* [PROBLEM DESCRIPTION]:
Reproduce the part of the abstract below on laparoscopic ileal interposition word for word, between "DOI: 10.1007/s00464-008-9808-0" and "lower than 35.", inclusive.

* [PAGE EXCERPT]:
---

DOI: 10.1007/s00464-008-9808-0

Cite this article as:
DePaula, A.L., Macedo, A.L.V., Rassi, N. et al. Surg Endosc (2008) 22: 2670. doi:10.1007/s00464-008-9808-0

Abstract

Background

Metabolic syndrome refers to risk factors for cardiovascular disease. Hyperglycemia is a critical component contributing to the predictive power of the syndrome. This study aimed to evaluate the results from the laparoscopic interposition of an ileum segment into the proximal jejunum for the treatment of metabolic syndrome in patients with type 2 diabetes mellitus and a body mass index (BMI) lower than 35.

Methods

Laparoscopic procedures were performed for 60 patients (24 women and 36 men) with a mean age of 51.7 ± 6.4 years (range, 27–66 years) and a mean BMI of 30.1 ± 2.7 (range, 23.6–34.4). All the patients had a diagnosis of type 2 diabetes mellitus (T2DM) given at least 3 years previously and evidence of stable treatment using oral hypoglycemic agents, insulin, or both for at least 12 months. The mean duration of type 2 diabetes mellitus was 9.6 ± 4.6 years (range, 3–22 years). Metabolic syndrome was diagnosed for all 60 patients. Arterial hypertension was diagnosed for 70% of the patients (mean number of drugs, 1.6) and hypertriglyceridemia for 70%. High-density lipoprotein was altered in 51.7% of the patients and the abdominal circumference in 68.3%. Two techniques were performed: ileal interposition (II) into the proximal jejunum and sleeve gastrectomy (II-SG) or ileal interposition associated with a diverted sleeve gastrectomy (II-DSG).

Results

The II-SG procedure was performed for 32 patients and the II-DSG procedure for 28 patients. The mean postoperative follow-up period was 7.4 months (range, 3–19 months). The mean BMI was 23.8 ± 4.1 kg/m2, and 52 patients (86.7%) achieved adequate glycemic control. Hypertriglyceridemia was normalized for 81.7% of the patients. An high-density lipoprotein level higher than 40 for the men and higher than 50 for the women was achieved by 90.3% of the patients. The abdominal circumference reached was less than 102 cm for the men and 88 cm for the women. Arterial hypertension was controlled in 90.5% of the patients. For the control of metabolic syndrome, II-DSG was the more effective procedure.

---

* [RECORDS SHOWN]:
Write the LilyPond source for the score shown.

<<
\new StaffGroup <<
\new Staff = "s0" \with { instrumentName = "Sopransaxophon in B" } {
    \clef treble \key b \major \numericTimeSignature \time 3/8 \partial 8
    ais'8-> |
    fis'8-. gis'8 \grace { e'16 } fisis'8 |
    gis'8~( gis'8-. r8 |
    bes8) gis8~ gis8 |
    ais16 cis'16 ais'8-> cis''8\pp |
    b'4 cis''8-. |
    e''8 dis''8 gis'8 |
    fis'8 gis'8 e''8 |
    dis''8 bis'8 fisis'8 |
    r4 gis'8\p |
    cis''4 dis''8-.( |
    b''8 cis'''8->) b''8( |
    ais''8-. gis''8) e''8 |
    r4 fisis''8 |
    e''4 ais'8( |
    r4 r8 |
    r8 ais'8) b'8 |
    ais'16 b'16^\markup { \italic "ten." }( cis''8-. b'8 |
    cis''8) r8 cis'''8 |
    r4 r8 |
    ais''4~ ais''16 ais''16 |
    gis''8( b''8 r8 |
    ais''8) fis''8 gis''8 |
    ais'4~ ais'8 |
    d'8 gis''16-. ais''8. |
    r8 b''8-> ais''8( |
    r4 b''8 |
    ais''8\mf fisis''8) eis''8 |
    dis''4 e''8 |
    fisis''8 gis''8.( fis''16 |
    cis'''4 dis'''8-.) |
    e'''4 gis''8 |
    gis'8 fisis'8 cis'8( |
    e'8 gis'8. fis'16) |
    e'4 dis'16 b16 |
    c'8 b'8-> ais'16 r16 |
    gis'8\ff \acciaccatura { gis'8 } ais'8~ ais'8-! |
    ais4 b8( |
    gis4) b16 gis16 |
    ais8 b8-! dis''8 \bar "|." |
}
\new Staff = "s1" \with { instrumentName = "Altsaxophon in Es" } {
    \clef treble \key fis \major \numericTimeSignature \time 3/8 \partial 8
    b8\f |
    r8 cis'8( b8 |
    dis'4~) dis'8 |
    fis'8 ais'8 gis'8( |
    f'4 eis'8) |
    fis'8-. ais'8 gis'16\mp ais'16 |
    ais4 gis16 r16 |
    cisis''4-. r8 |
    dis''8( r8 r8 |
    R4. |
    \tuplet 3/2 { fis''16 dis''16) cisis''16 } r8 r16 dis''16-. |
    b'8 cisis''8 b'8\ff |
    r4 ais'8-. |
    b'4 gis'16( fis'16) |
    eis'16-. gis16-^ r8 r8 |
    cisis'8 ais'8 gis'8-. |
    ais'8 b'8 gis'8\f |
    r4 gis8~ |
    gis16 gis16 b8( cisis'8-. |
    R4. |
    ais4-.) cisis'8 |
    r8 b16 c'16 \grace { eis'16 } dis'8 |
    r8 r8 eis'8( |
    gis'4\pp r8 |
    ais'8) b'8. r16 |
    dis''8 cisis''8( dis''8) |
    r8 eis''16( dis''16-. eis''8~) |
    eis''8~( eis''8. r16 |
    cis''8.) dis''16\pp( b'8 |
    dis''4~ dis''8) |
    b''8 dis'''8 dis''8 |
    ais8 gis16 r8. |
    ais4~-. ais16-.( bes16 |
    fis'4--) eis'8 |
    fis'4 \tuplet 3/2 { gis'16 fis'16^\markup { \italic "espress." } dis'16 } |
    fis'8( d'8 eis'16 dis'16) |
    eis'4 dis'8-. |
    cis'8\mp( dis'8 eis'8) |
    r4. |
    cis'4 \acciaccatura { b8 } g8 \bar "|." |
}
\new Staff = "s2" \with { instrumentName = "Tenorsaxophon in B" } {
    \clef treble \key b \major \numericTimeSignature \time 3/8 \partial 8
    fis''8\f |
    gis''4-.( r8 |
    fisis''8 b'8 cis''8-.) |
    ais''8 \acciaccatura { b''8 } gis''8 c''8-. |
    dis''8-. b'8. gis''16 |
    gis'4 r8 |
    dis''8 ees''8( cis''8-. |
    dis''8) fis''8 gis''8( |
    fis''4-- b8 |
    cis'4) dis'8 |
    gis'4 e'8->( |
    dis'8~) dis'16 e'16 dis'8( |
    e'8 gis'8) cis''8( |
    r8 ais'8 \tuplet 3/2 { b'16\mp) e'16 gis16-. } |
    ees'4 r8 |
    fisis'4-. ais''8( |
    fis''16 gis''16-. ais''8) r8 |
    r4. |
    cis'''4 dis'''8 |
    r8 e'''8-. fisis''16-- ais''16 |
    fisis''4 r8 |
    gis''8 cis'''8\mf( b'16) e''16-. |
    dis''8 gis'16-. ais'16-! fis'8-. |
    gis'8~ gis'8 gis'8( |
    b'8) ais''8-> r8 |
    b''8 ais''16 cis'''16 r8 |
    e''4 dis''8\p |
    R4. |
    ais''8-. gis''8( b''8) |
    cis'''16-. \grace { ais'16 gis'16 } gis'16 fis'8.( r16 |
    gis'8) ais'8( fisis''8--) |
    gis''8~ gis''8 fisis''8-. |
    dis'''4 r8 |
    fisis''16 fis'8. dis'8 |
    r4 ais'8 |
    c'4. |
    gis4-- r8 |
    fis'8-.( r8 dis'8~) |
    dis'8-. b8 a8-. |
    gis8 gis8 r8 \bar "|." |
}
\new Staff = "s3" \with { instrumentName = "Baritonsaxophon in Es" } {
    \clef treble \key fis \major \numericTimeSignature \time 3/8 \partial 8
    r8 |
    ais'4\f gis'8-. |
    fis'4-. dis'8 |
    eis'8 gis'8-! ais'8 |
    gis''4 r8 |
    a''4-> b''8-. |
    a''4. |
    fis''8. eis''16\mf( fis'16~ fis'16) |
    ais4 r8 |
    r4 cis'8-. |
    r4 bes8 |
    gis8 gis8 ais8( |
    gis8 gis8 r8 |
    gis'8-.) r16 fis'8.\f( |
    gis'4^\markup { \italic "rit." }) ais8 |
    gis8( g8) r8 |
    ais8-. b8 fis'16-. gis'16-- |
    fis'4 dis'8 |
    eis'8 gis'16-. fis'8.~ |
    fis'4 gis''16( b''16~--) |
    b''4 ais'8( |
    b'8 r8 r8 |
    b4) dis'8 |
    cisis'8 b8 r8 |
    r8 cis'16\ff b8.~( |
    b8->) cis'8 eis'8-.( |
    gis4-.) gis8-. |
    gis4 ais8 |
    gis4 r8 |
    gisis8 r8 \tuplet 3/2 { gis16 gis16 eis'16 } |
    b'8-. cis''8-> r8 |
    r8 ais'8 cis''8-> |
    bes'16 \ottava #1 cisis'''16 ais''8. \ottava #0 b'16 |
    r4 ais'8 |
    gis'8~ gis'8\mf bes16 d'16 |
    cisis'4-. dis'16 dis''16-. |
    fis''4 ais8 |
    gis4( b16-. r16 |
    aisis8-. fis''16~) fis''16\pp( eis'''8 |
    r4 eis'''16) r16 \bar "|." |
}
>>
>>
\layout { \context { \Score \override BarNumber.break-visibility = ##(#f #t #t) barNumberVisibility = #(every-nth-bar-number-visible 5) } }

---

* [ANSWER FOR THIS EXERCISE]:
DOI: 10.1007/s00464-008-9808-0

Cite this article as:
DePaula, A.L., Macedo, A.L.V., Rassi, N. et al. Surg Endosc (2008) 22: 2670. doi:10.1007/s00464-008-9808-0

Abstract

Background

Metabolic syndrome refers to risk factors for cardiovascular disease. Hyperglycemia is a critical component contributing to the predictive power of the syndrome. This study aimed to evaluate the results from the laparoscopic interposition of an ileum segment into the proximal jejunum for the treatment of metabolic syndrome in patients with type 2 diabetes mellitus and a body mass index (BMI) lower than 35.